There’s someone running across a field. The eerie silence can be interpreted as a sign that there is something wrong. At the same time, you hear the sound of a missile. The explosion is visible in the distance. Panic strikes for just a second.
You feel like you are watching a movie about war, except that it isn’t.
It’s a real clip from the Russian invasion of Ukraine, and these videos are not hard to find at all. The videos show what’s happening to the real war victims, including children and other civilians. It’s a testament once again to the real power and value of social media. It’s a platform that is not afraid to shy away from the reality of war and the atrocities of the invasion.
In the short history of Twitter (which debuted about 15 years ago), there’s never been such a proliferation of video clips from a specific group of people in this short of a time period, and that has impacted the world so dramatically.
Since Russia invaded Ukraine in recent times, clips have started appearing one after another. It’s now at the point where the images and videos are impossible to overlook, if you spend any time online at all. Here’s just one example that shows the devastation in UkraineWarning: Some images may be distressing. Scrolling through this feed reveals exactly how powerful social media has become, because we can’t shield our eyes from it.
Here is an example of how Vladimir Putin, Russian President, might have misunderstood social media’s power over the past few weeks. Everyone around the globe (except Russia where they are banned) has seen these videos and images.
You could make the case that all of the propaganda and misinformation being disseminated about the “real” purpose of the war, or the “true intentions” of the Russian military, are completely obliterated with a few Twitter posts showing what is actually happening.
That’s a rarity in the short history of social media, which has become known for political hate-speech and influencer marketing more than anything. What we’re really talking about here is a shift where social media has played an actual, legitimate role in helping people understand what has been happening and what life is like on the ground in this war-torn area.

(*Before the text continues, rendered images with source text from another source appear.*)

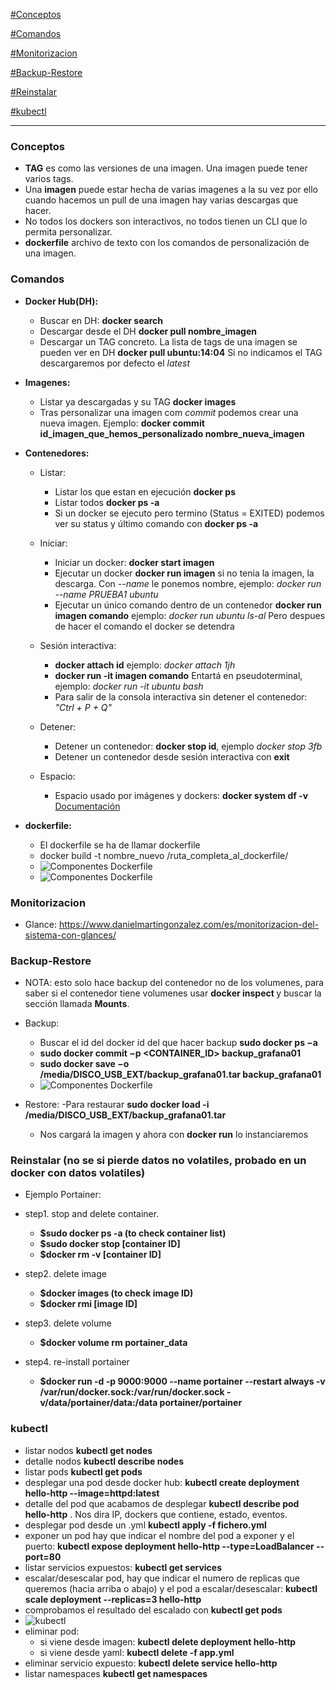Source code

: [#Conceptos](#Conceptos)

[#Comandos](#Comandos)

[#Monitorizacion](#Monitorizacion)

[#Backup-Restore](#Backup-Restore)

[#Reinstalar](#Reinstalar)

[#kubectl](#kubectl)


------------

### Conceptos

  - **TAG** es como las versiones de una imagen. Una imagen puede tener varios tags.
  - Una **imagen** puede estar hecha de varias imagenes a la su vez por ello cuando hacemos un pull de una imagen hay varias descargas que hacer.
  - No todos los dockers son interactivos, no todos tienen un CLI que lo permita personalizar.
  - **dockerfile** archivo de texto con los comandos de personalización de una imagen.


### Comandos

  - **Docker Hub(DH):**
    - Buscar en DH: **docker search**
    - Descargar desde el DH **docker pull nombre_imagen**
    - Descargar un TAG concreto. La lista de tags de una imagen se pueden ver en DH **docker pull ubuntu:14:04** Si no indicamos el TAG descargaremos por defecto el *latest*


  - **Imagenes:**
    - Listar ya descargadas y su TAG **docker images**
    - Tras personalizar una imagen com *commit* podemos crear una nueva imagen. Ejemplo: **docker commit id_imagen_que_hemos_personalizado nombre_nueva_imagen**


  - **Contenedores:**
    - Listar:
      - Listar los que estan en ejecución **docker ps**
      - Listar todos **docker ps -a**    
      - Si un docker se ejecuto pero termino (Status = EXITED) podemos ver su status y último comando con **docker ps -a**

    - Iniciar:
      - Iniciar un docker: **docker start imagen**
      - Ejecutar un docker **docker run imagen** si no tenia la imagen, la descarga. Con *--name* le ponemos nombre, ejemplo: *docker run --name PRUEBA1 ubuntu*    
      - Ejecutar un único comando dentro de un contenedor **docker run imagen comando** ejemplo: *docker run ubuntu ls-al* Pero despues de hacer el comando el docker se detendra

    - Sesión interactiva:
        - **docker attach id**  ejemplo: *docker attach 1jh*
        - **docker run -it imagen comando** Entartá en pseudoterminal, ejemplo: *docker run -it ubuntu bash*
        - Para salir de la consola interactiva sin detener el contenedor: *"Ctrl + P + Q"*

    - Detener:
      - Detener un contenedor: **docker stop id**, ejemplo *docker stop 3fb*
      - Detener un contenedor desde sesión interactiva con **exit**

    - Espacio:
      - Espacio usado por imágenes y dockers: **docker system df -v** [Documentación](https://docs.docker.com/engine/reference/commandline/system_df/)


  - **dockerfile:**
    - El dockerfile se ha de llamar dockerfile
    - docker build -t nombre_nuevo /ruta_completa_al_dockerfile/
    - ![Componentes Dockerfile](https://github.com/sergioalegre/Dockers/blob/main/pics/dockerfile_elementos.JPG?raw=true)
    - ![Componentes Dockerfile](https://github.com/sergioalegre/Dockers/blob/main/pics/dockerfile_ejemplo.JPG?raw=true)    


### Monitorizacion

  - Glance: https://www.danielmartingonzalez.com/es/monitorizacion-del-sistema-con-glances/


### Backup-Restore

  - NOTA: esto solo hace backup del contenedor no de los volumenes, para saber si el contenedor tiene volumenes usar **docker inspect <nombre contenedor>** y buscar la sección llamada **Mounts**.

  - Backup:
    - Buscar el id del docker id del que hacer backup **sudo docker ps −a**
    - **sudo docker commit −p <CONTAINER_ID> backup_grafana01**
    - **sudo docker save −o /media/DISCO_USB_EXT/backup_grafana01.tar backup_grafana01**
    - ![Componentes Dockerfile](https://github.com/sergioalegre/Dockers/blob/main/pics/backup-dockers.jpg?raw=true)

  - Restore:
    -Para restaurar **sudo docker load -i /media/DISCO_USB_EXT/backup_grafana01.tar**
    - Nos cargará la imagen y ahora con **docker run** lo instanciaremos


### Reinstalar (no se si pierde datos no volatiles, probado en un docker con datos volatiles)

  - Ejemplo Portainer:
  - step1. stop and delete container.
    - **$sudo docker ps -a (to check container list)**
    - **$sudo docker stop [container ID]**
    - **$docker rm -v [container ID]**

  - step2. delete image
    - **$docker images (to check image ID)**
    - **$docker rmi [image ID]**

  - step3. delete volume
    - **$docker volume rm portainer_data**

  - step4. re-install portainer
    - **$docker run -d -p 9000:9000 --name portainer --restart always -v /var/run/docker.sock:/var/run/docker.sock -v/data/portainer/data:/data portainer/portainer**


### kubectl
  - listar nodos **kubectl get nodes**
  - detalle nodos **kubectl describe nodes**
  - listar pods **kubectl get pods**
  - desplegar una pod desde docker hub: **kubectl create deployment hello-http --image=httpd:latest**
  - detalle del pod que acabamos de desplegar **kubectl describe pod hello-http** . Nos dira IP, dockers que contiene, estado, eventos.
  - desplegar pod desde un .yml **kubectl apply -f fichero.yml**
  - exponer un pod hay que indicar el nombre del pod a exponer y el puerto: **kubectl expose deployment hello-http --type=LoadBalancer --port=80**
  - listar servicios expuestos: **kubectl get services**
  - escalar/desescalar pod, hay que indicar el numero de replicas que queremos (hacia arriba o abajo) y el pod a escalar/desescalar: **kubectl scale deployment --replicas=3 hello-http**
  - comprobamos el resultado del escalado con **kubectl get pods**
  - ![kubectl](https://github.com/sergioalegre/Dockers/blob/main/pics/kubectl1.jpg?raw=true)
  - eliminar pod:
    - si viene desde imagen: **kubectl delete deployment hello-http**
    - si viene desde yaml: **kubectl delete -f app.yml**
  - eliminar servicio expuesto: **kubectl delete service hello-http**
  - listar namespaces **kubectl get namespaces**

One example: Feed My Starving Children, an organization that sends meals to homeless children in Ukraine has sent 1.5 million meals. They also plan on sending another 2 million.
The organization doesn’t have to make a case that there is a massive need, since social media has made that abundantly clear. You can see that there is a demand by just looking at Twitter. This makes Instagram seem less valuable. This app, and its many users, seem to be unaware of the global crisis.
It is hard to imagine that other humanitarian organizations would not be able convince the public of the urgency and need for aid. You can find all the information you need on Twitter by searching #ukraine.
That’s something Putin probably could not have predicted. It is now unclear if social media will impact humanitarian aid, resolving the global emergency or whether unfiltered access truly makes a difference.